A Bronx clothing designer claiming Jay Z owes him $7 million for the Roc-A-Fella Records logo is crying foul that the hip-hop mogul has conveniently found a man claiming to be the real designer of the symbol — who doesn’t want cash for his creation.
Dwayne Walker sued Jay Z in 2012 for $7 million in Manhattan Federal Court, alleging that he had been screwed out of royalties for the design he made in 1995.
In April, Jay Z’s attorney, Cynthia Arato, deposed Adrien Vargas, a designer who claimed he was the designer who created the Roc-A-Fella logo, filings indicate.
But Vargas said he believed he was not entitled to royalties from the design — essentially an image of a vinyl record and the letter ‘R.’
“(The logo is) in the possession of the person who commissioned the work,” Vargas said, according to documents. “They own the rights. You hand that over when you hand over the work.”
But Vargas then added he never signed any documents regarding the work — meaning he could potentially have a claim on the design.

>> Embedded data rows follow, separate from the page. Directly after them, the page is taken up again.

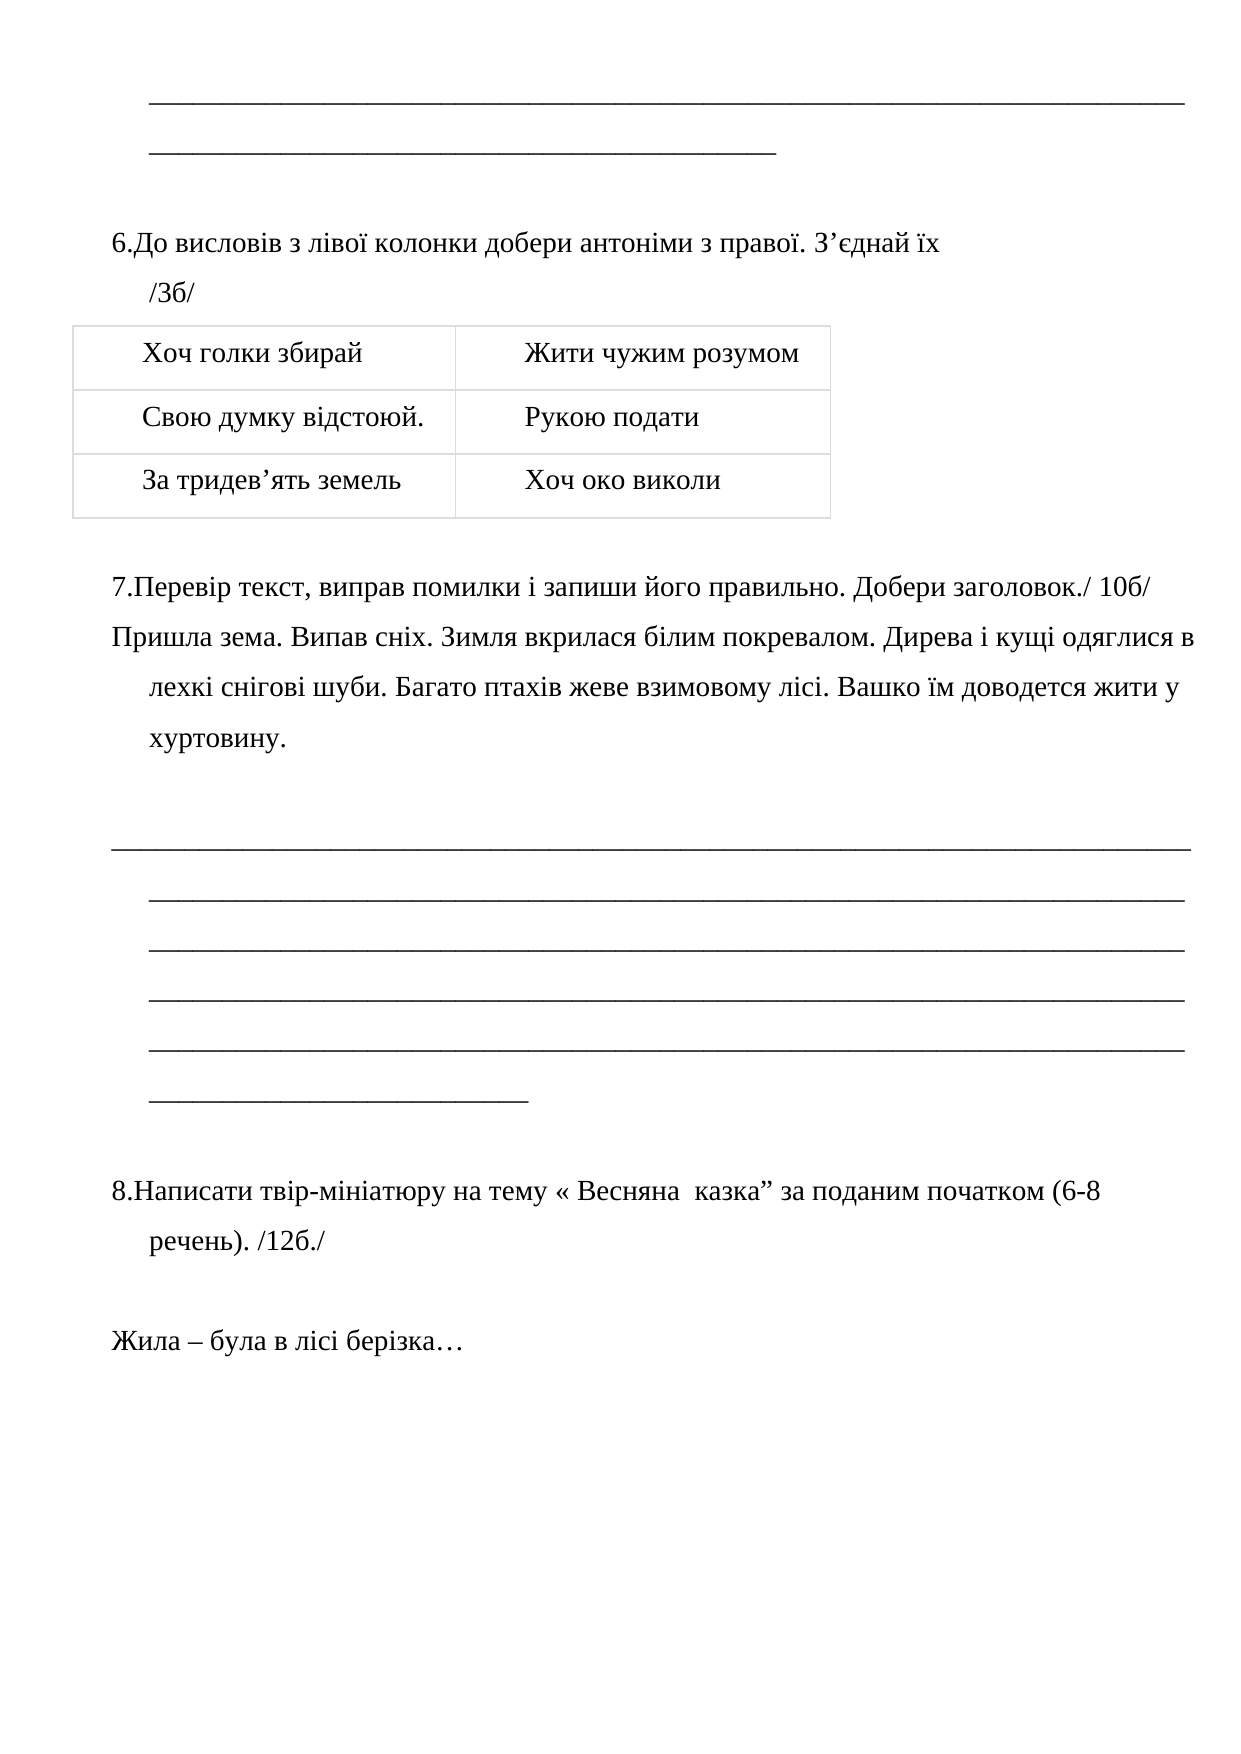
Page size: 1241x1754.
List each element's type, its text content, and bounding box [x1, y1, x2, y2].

text Жила – була в лісі берізка… [111, 1323, 1196, 1357]
table_header Жити чужим розумом [456, 327, 830, 389]
table_cell Рукою подати [456, 391, 830, 453]
text 6.До висловів з лівої колонки добери антоніми з правої. З’єднай їх /3б/ [111, 225, 1196, 309]
table_header Хоч голки збирай [74, 327, 455, 389]
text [111, 74, 1196, 158]
text 8.Написати твір-мініатюру на тему « Весняна казка” за поданим початком (6-8 речень). /12б./ [111, 1173, 1196, 1256]
text Пришла зема. Випав сніх. Зимля вкрилася білим покревалом. Дирева і кущі одяглися в лехкі снігові шуби. Багато птахів жеве взимовому лісі. Вашко їм доводется жити у хуртовину. [111, 619, 1196, 753]
table_cell Свою думку відстоюй. [74, 391, 455, 453]
table_cell Хоч око виколи [456, 455, 830, 517]
text ________________________________________________________________________________________________________________________________________________________________________________________________________________________________________________________________________________________________________________________________________________________________________________________________ [111, 820, 1196, 1106]
table_cell За тридев’ять земель [74, 455, 455, 517]
text 7.Перевір текст, виправ помилки і запиши його правильно. Добери заголовок./ 10б/ [111, 569, 1196, 602]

The seeming contradiction didn’t sit well with Walker’s attorney, Greg Berry, who suspected Vargas was getting bad advice from Jay Z’s attorney.
“According to Vargas’ current testimony, he created the logo himself and never signed any agreements regarding transferring or licensing the property rights in the logo,” Berry wrote this week, seeking to bar Jay Z’s lawyers from advising Vargas due to a conflict of interest. “If Vargas’ testimony were true (it is not), then he would own the rights to the logo.”
It’s the latest testy exchange between Berry and Arato. The two have traded barbs for months.
“Ms. Arato uses an amazingly revealing word to describe me: ‘contumacious.’ I had to look it up. It means ‘stubbornly or willfully disobedient to authority,’ Berry wrote this week to Judge Ronald Ellis.
“The ‘authority’ she means, your honor, is her, not this court.”
Jay Z has said he does not remember ever meeting Walker.